Cara e vecchia società dalla quale ora dobbiamo allontanarci con un pizzico di nostalgia. Portandoci dentro lo zaino che accompagna ogni viaggio tutto quello che di buono ha prodotto.
E con il passo che diventa sempre più baldanzoso a mano a mano che diventa chiaro il luogo, la nuova società verso la quale siamo diretti ..
Ma verso quale luogo vogliamo dirigerci? Quale nuova società vogliamo costruire?
Noi certo non lo sappiamo! Sappiamo solo come fare a costruirla!

Allora la nostra proposta è strana. Non abbiamo soluzioni, linee politiche, idee originali. Ma un metodo con il quale generarle.
Primo passo di questo metodo: cambiamo i linguaggi. Secondo usiamo questi nuovi linguaggi per progettare insieme .. Accidenti, mi rendo conto che mi sto avventurando in un sentiero accidentato …
Allora provo con una storiella. Pensiamo di indossare occhiali verdi e di dover dipingere una parete di un nuovo colore: il verde ci ha seccati. Ai nostri piedi abbiamo una vasta gamma di barattoli di vernice. Ma tutti i colori ci sembrano gradazioni del verde. E, così, piano piano ci sembra inutile ridipingere una stanza di un nuovo colore che potrà essere solo una gradazione di verde. Accidenti ai poteri forti che ci costringono a dipingere sempre e solo di verde …
Ma poi arriva qualcuno che ci convince che un certo barattolo contiene il rosso. Ma apparirà rosso solo quando lo stendiamo sulla parete … Così, spinti da nuova fiducia e dalla voglia di avere nuova fiducia, cominciamo a dipingere. Ma, anche dopo averlo steso sulla parete, quel colore continua ad essere l’ennesima gradazione del verde. Allora la nostra collera e massima: certo solo un grande complotto di qualche potentato molto potente ci può costringere a naufragare in un mare di verde …
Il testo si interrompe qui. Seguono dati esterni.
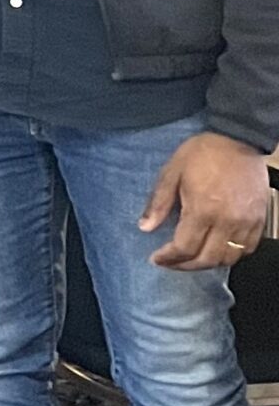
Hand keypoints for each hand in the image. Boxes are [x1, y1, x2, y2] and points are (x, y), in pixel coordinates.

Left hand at [140, 130, 270, 270]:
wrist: (237, 139)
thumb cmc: (203, 153)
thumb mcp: (172, 172)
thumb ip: (158, 202)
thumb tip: (145, 227)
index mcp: (203, 209)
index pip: (185, 248)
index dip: (169, 258)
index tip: (157, 259)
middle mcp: (227, 220)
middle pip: (207, 259)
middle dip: (185, 266)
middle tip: (172, 263)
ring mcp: (247, 222)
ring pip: (229, 258)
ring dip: (208, 263)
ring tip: (192, 258)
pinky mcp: (260, 219)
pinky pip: (248, 249)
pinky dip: (231, 255)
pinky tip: (217, 249)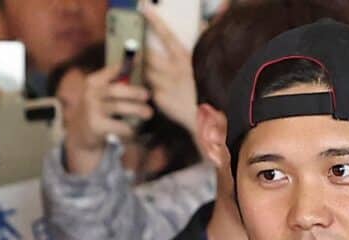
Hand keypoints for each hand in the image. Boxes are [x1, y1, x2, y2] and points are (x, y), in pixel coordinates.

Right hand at [63, 63, 152, 174]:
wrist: (80, 133)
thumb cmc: (98, 109)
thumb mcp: (101, 94)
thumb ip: (116, 83)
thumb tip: (142, 70)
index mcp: (94, 82)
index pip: (112, 70)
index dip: (127, 64)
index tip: (142, 58)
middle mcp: (91, 94)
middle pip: (116, 89)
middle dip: (134, 91)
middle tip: (148, 95)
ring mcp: (92, 110)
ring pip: (118, 107)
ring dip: (136, 109)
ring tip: (148, 113)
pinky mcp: (96, 126)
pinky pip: (118, 126)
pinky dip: (129, 128)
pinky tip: (135, 130)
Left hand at [142, 4, 197, 134]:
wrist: (206, 119)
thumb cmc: (208, 89)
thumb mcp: (208, 63)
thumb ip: (204, 41)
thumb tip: (204, 22)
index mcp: (186, 59)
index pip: (167, 35)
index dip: (155, 20)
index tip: (144, 8)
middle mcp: (174, 70)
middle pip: (149, 55)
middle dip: (142, 52)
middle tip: (139, 50)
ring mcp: (165, 85)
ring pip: (146, 71)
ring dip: (143, 69)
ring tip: (147, 70)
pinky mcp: (159, 99)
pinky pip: (148, 88)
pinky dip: (147, 86)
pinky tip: (151, 87)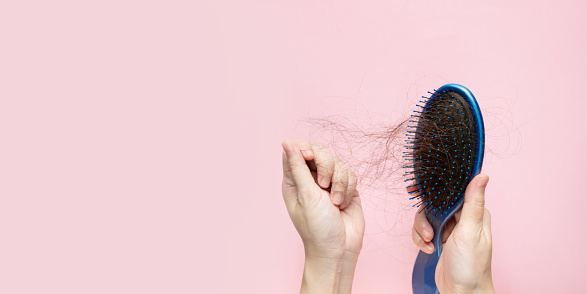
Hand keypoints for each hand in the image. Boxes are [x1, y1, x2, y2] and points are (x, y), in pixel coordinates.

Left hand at [282, 140, 364, 293]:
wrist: (339, 249)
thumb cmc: (317, 227)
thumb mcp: (306, 195)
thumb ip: (298, 166)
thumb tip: (287, 142)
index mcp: (294, 179)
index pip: (298, 149)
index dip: (306, 149)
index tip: (310, 158)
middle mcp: (311, 178)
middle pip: (320, 151)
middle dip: (326, 166)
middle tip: (323, 185)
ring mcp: (329, 183)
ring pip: (339, 163)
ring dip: (339, 183)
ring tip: (334, 203)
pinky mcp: (346, 188)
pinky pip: (351, 174)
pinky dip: (348, 189)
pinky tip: (342, 204)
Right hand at [411, 174, 494, 293]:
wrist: (460, 292)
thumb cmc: (471, 265)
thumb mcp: (470, 231)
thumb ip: (472, 203)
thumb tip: (482, 175)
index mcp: (474, 212)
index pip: (452, 191)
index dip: (435, 189)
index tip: (417, 188)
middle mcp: (462, 218)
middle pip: (434, 203)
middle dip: (425, 217)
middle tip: (427, 231)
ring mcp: (449, 229)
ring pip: (425, 217)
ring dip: (421, 230)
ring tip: (429, 243)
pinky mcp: (439, 239)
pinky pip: (422, 230)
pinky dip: (420, 239)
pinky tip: (428, 249)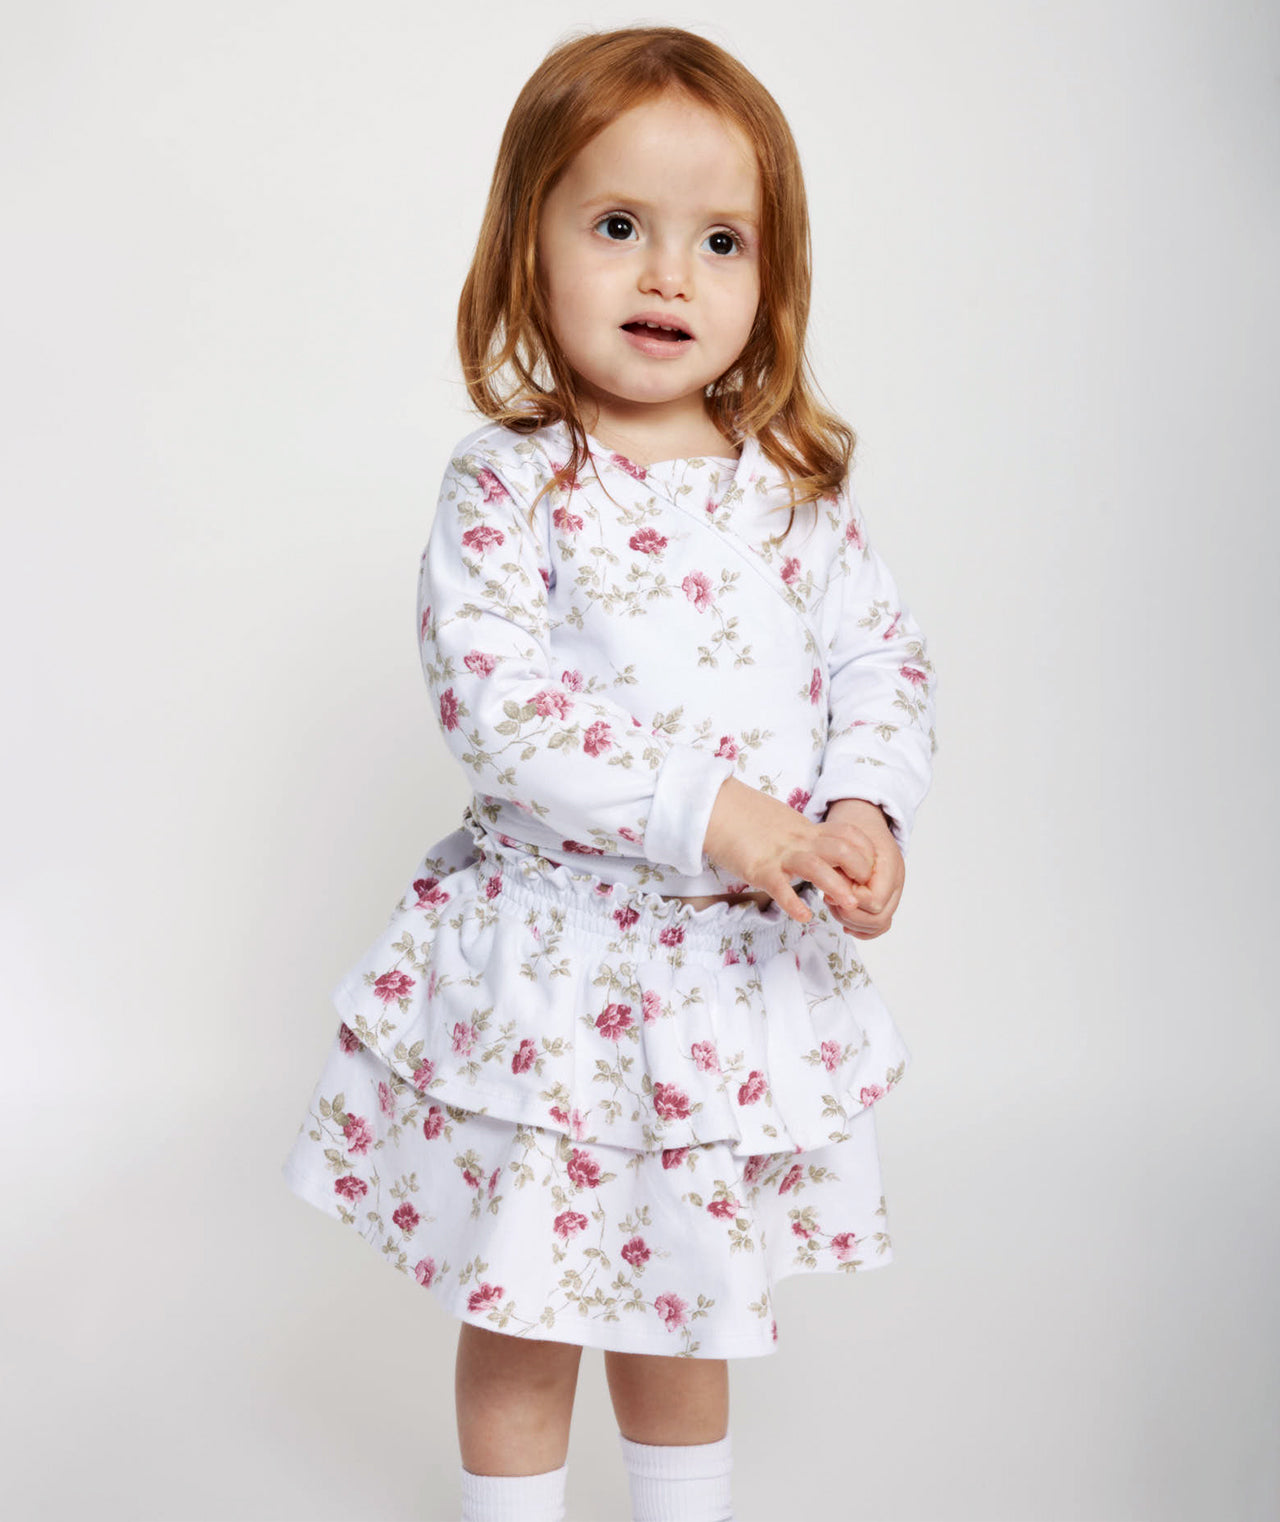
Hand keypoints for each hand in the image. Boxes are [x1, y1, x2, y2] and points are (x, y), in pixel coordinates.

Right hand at [702, 777, 876, 925]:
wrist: (716, 808)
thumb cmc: (748, 819)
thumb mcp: (785, 824)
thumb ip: (804, 837)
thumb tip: (819, 851)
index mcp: (807, 830)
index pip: (848, 834)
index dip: (866, 852)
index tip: (871, 870)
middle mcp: (799, 841)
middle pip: (841, 849)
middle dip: (860, 870)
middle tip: (863, 891)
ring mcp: (779, 854)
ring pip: (816, 867)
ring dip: (836, 886)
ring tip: (847, 906)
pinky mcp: (759, 868)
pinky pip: (780, 887)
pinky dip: (793, 903)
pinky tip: (803, 916)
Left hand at [818, 798, 904, 939]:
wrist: (865, 820)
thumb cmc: (853, 830)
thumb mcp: (845, 844)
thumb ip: (842, 870)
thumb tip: (833, 896)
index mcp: (890, 866)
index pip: (875, 900)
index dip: (852, 900)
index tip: (835, 890)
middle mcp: (896, 883)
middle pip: (878, 918)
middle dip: (850, 914)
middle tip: (831, 901)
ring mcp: (894, 893)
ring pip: (879, 925)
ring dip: (853, 921)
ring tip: (835, 905)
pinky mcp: (886, 899)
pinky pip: (880, 925)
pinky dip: (863, 929)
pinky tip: (846, 924)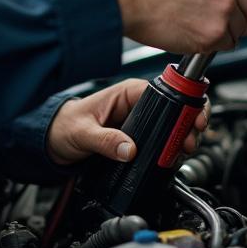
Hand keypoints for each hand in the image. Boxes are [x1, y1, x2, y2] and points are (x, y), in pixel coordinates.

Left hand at [47, 78, 209, 165]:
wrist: (55, 140)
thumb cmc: (65, 126)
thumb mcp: (82, 133)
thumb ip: (104, 140)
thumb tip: (127, 149)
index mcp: (127, 93)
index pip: (164, 91)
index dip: (182, 104)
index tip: (191, 119)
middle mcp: (137, 104)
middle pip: (174, 108)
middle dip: (188, 122)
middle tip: (191, 139)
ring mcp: (140, 121)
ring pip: (172, 124)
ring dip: (183, 136)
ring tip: (185, 149)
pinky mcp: (139, 136)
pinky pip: (162, 139)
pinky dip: (172, 147)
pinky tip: (175, 156)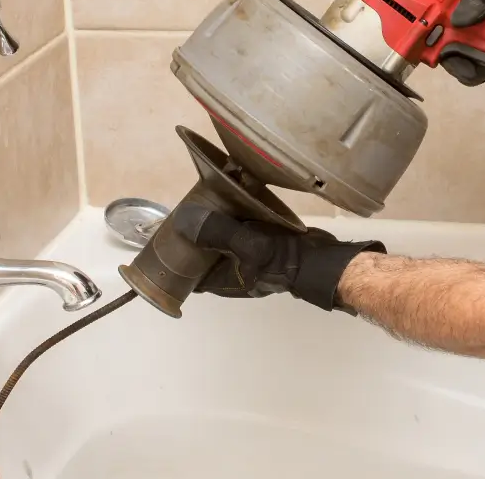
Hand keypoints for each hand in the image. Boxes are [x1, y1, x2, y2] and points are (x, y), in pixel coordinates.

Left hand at [171, 203, 385, 311]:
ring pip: (217, 244)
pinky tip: (225, 202)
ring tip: (197, 204)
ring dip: (208, 228)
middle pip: (200, 256)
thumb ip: (216, 232)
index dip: (173, 257)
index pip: (188, 273)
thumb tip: (184, 221)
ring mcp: (245, 261)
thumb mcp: (246, 244)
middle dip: (189, 238)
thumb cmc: (283, 257)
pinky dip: (227, 221)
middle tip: (180, 214)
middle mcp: (231, 274)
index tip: (162, 237)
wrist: (321, 258)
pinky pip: (235, 235)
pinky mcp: (258, 248)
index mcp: (223, 281)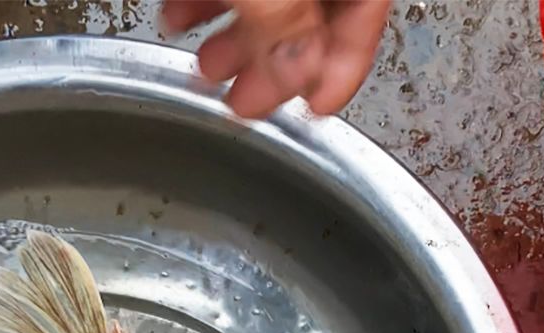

Maledetti poteri forti .. .
Così attiviamo un Gruppo antiverde. Che, innanzitutto, continua ossessivamente a dimostrare che tutto è di quel verde che, oramai invece di speranza, sta a segnalare schifezza. E poi cerca di buttare via tutti i barattoli …
Cosa significa partire dai linguaggi e dal metodo per usarli?
Significa togliersi gli occhiali verdi. E riuscire così a scoprire che tutti i barattoli sono effettivamente di mille colori. Riuscendo a vedere mille colori rinasce davvero la speranza di poter dipingere diversamente la stanza. Ma non possiamo stare senza occhiali ed ogni tipo di occhiale, anche il più sofisticato, altera i colori … Anche il rosso più sfavillante sarà, poi, sempre, ideologicamente, rosso … Ed allora che fare? Impariamo a cambiare occhiali quando vogliamo vedere cose diverse. Ma, poi, come dipingiamo quella stanza? Inevitabilmente tutti insieme con occhiali diversi. Perché ognuno può portare un solo tipo di occhiali per volta. E per fare della stanza un capolavoro, sono necessari tutti i colori. Quando il dipinto a mille mani sarà finito potremmo vedere un miracolo che piacerà a tutti e che tutti potranno vederlo in modo sempre diverso. Basterà indossare gli occhiali degli altri e se ne scoprirà un bellezza diversa.
Allora il nostro programma è molto semplice. Apparirà forse banale e ininfluente: diffonderemo nuovi linguaggi ed attiveremo gruppi progettuali che li useranno per progettare i mille aspetti di una nuova società.
I linguaggi sono i modelli e le metafore che nell'ultimo secolo, provenendo sostanzialmente dalle scienze della natura, si sono aggiunti a quelli tipici della società industriale.
Il metodo con il quale li useremo sarà Sorgente Aperta …
Ma perché “balbettanti”? Perché nel progettare un nuovo mondo ci rendiamo conto che il primo esprimersi non sarà che un balbettio. E, perché “poietici”? Perché il balbettio dovrà essere fecondo. Si trasformerà certamente in storie che cominceranno ad essere vissute.
Allora anche questo manifesto è un balbettio poietico? Certamente. Speriamo di doverlo riscrivere al più presto meno balbettante e più fecondo.